Ruffer says the “speculative frenzy” has pushed him out of a $ 1.1 billion bitcoin bet

Wealth director Ruffer has come out of his high-stakes bet on bitcoin after growing nervous about the “speculative frenzy” in cryptocurrency, but said he plans to keep digital assets as well. and defense against inflation.

The British fund manager is usually cautious turn the heads in the City of November when he took a position of about $ 600m in bitcoin. Since then, it has earned a profit of $ 1.1 billion when it sold the stake in 2021.

But the fund manager said the rush to speculation in the market this year – including huge demonstrations in the price of joke-based cryptocurrencies – has made the digital asset too hot to hold.

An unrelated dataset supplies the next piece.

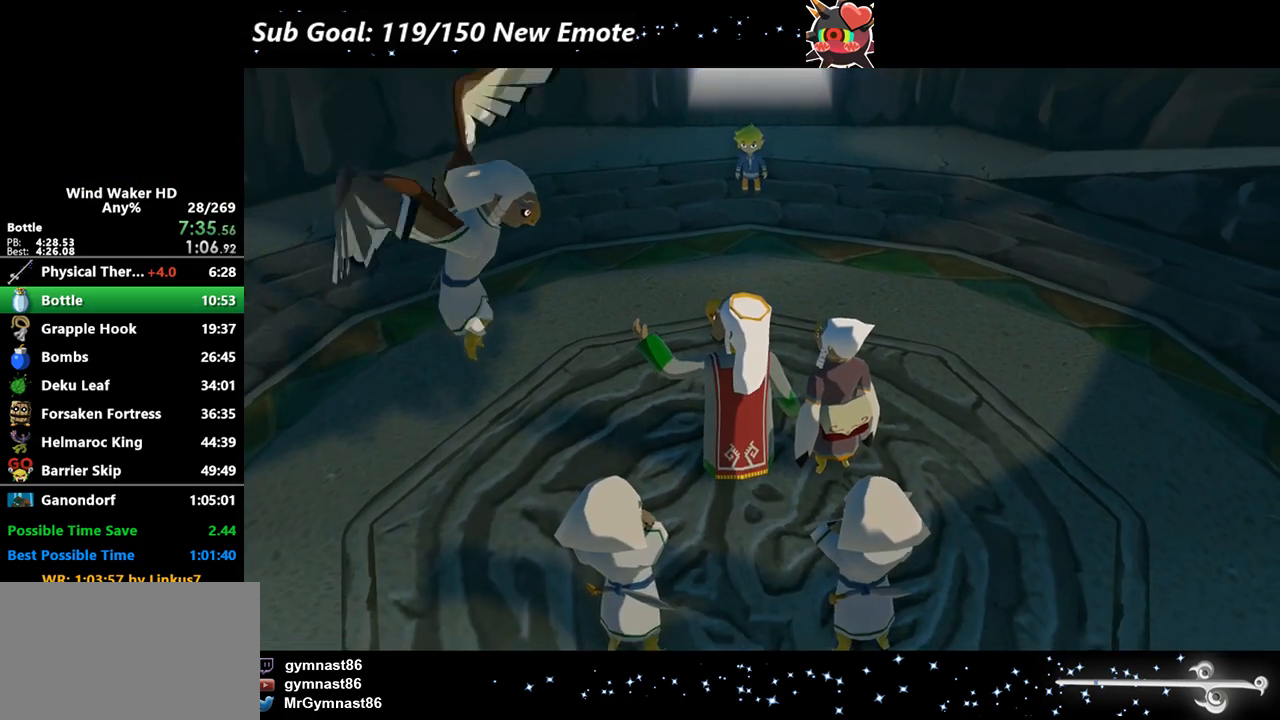
{"buttons": [], "left_stick": "center", "right_stick": "center"}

“It just seemed like this would be a time when it would be better to watch from the side than from the trenches,” said Duncan MacInnes, director of investment at Ruffer who helped manage his bitcoin stake.

Ruffer bought bitcoin when it was trading at about $ 15,000, and completed its exit in early April when the price was $ 55,000. Shortly afterwards, the prices of cryptocurrencies have plunged after Tesla, chief executive and former bitcoins advocate, Elon Musk expressed concerns about the environmental impact of token “mining”.

Even after an acute correction that left bitcoin at a three-month low at about $ 33,000 against the dollar, MacInnes said it is not tempted to buy the dip. “When something like dogecoin is always present [valued at] $ 40 billion, it’s hard to say the foam came out, ”he said.

Bitcoin is largely a speculative bet for some wealthy individuals and other small retail investors looking for quick returns. Ruffer’s investment was seen as the type of institutional adoption that could provide lasting support to investors, as investors looked for new ways to diversify portfolios and offset inflation risks.

But MacInnes said that when the price of bitcoin doubled from January to a peak around $ 60,000 in mid-April, the market seemed too broad. “You can see very clearly that there was an increase in speculative behavior,” he said.

An increase in leveraged debt-fueled stakes on cryptocurrencies and the influx of new retailers into the market added to Ruffer’s concerns. The rising price has also left less room for further growth to offset the risk of holding bitcoin, including the growing threat of regulation.

Ruffer, who manages about £ 24 billion mainly for institutions, wealthy individuals and charities, has turned gold funds into inflation-protected bonds and commodity stocks while trying to offset the risk of inflation. The wealth manager has returned about 20 percent, net of spending, in the last 12 months, with his bitcoin profits contributing about a sixth of that benefit.

Ruffer said bitcoin is still “on the menu” of potential investments for the future, as fund managers are looking for new sources of returns and diversification. MacInnes viewed the crypto boom in part as a reaction to the returns of ultra-low stocks, which raised the traditional portfolio structure by 60 per cent shares and 40 per cent bonds.

“The rise in the price of bitcoin has been quite rational in the sense that investors have to take increasingly drastic measures to protect themselves against inflation and understand what to do with 40 percent of their portfolio earning nothing.” said MacInnes. “The world is desperate for a new safe haven, well unrelated assets.”